Now, if you apply this same methodology across all of the issues identified in the original recorded content, the potential for resolving recording issues is virtually limitless. There’s debate over the loss of integrity from the original recording, but the result is no different from what many studios today produce by turning drum strikes into triggers and replacing the audio with samples, usually after the recording has been processed with beat detective and pulled into time. In this instance, at least some of the characteristics of the original drums remain. Modeling has been around a long time, and with every year, the technology gets better. This will continue to the point where a
mic’d up 4x12 cabinet will be perceived as nothing more than an ambitious exercise in nostalgia. Vocal processing that retain the integrity of the vocalist’s performance
has long been abandoned. Pitch correction and thickening seem to be part of every recording today, not to mention live performances. This, too, is enabled by machine learning, which allows vocals to be manipulated to a far greater degree. Technological advancement is changing every field. Advanced software is available at affordable prices while labor is, and always will be, expensive. For example, who needs a photography studio when anyone with a smartphone can produce professional quality photographs without investing thousands of dollars in equipment? This holds true for music as well; any smartphone can be turned into a full recording studio complete with the same automation technology available at multi-million dollar studios.
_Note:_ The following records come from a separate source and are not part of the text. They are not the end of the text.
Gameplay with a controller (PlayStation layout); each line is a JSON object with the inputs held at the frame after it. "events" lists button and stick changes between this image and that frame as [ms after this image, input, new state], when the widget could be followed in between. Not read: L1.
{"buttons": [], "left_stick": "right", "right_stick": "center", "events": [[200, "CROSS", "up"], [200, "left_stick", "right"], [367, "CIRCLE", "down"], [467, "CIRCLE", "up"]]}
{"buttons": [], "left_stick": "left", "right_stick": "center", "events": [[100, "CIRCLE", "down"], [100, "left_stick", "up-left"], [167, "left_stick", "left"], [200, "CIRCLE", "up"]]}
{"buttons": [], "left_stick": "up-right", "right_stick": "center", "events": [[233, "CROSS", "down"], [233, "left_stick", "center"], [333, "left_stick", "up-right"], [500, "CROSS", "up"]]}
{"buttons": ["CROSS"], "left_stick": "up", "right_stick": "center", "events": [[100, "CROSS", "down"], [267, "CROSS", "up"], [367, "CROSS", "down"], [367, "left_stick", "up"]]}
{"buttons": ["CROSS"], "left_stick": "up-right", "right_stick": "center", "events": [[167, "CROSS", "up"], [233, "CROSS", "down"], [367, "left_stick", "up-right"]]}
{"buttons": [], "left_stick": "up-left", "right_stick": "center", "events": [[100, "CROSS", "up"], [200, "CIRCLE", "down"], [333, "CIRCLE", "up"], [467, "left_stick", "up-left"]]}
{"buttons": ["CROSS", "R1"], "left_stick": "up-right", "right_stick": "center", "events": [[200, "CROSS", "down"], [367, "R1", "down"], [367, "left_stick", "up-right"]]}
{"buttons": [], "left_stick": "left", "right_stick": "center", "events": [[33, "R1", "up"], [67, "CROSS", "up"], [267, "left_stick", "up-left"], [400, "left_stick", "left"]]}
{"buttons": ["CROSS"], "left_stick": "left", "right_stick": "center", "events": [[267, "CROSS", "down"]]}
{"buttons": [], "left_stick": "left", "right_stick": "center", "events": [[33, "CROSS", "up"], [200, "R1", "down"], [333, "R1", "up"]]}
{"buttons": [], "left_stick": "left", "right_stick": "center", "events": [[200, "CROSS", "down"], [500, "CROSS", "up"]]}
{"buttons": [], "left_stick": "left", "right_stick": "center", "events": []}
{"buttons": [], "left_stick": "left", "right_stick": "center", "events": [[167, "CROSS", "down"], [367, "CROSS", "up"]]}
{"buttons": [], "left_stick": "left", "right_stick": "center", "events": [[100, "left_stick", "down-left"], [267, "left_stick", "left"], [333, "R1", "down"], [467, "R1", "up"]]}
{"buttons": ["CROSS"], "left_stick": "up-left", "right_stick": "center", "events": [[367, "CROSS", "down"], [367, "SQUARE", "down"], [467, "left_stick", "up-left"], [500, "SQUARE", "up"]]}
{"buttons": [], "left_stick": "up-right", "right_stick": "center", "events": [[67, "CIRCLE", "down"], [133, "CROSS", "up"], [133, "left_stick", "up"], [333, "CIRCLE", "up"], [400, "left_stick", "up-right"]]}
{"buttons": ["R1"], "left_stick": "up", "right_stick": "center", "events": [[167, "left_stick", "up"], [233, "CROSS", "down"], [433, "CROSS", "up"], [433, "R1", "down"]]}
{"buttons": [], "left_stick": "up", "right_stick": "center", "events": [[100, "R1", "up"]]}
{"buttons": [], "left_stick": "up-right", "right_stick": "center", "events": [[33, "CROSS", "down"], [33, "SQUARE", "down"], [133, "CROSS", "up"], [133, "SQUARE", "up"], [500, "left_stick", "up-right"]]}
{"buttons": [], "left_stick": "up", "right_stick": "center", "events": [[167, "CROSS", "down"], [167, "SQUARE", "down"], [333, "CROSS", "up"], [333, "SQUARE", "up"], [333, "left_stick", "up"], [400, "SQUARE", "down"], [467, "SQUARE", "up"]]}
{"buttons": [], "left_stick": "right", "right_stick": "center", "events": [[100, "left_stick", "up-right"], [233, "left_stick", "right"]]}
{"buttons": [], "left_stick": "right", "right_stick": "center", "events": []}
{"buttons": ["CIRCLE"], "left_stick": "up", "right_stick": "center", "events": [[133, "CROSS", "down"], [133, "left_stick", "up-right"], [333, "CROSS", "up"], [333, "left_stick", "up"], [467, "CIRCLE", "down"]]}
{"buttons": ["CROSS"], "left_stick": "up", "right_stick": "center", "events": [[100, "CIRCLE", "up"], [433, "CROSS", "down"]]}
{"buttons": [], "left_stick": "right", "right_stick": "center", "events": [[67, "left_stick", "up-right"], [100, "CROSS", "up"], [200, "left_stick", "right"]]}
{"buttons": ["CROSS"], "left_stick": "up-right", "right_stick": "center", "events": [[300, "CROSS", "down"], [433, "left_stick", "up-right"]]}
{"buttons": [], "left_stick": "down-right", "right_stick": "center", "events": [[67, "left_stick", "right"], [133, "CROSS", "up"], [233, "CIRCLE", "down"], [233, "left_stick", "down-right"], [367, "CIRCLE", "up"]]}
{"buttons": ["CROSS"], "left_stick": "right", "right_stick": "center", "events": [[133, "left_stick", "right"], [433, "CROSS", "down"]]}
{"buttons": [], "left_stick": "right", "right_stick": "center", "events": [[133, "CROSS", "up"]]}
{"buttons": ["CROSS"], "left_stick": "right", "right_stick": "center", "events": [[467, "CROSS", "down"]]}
This capability is both good and bad. The good side is that it puts tools in the hands of creative people, and that provides more music to society. The down side is that it floods the marketplace with lower-cost products, which impacts the prices professional studios can charge and thus, the living those professionals can make. There is also the standing debate on quality, which is more of an emotional argument than one based on facts. Sure, there are some bad recordings out there, but there are some masterpieces as well, as was also the case 30 years ago.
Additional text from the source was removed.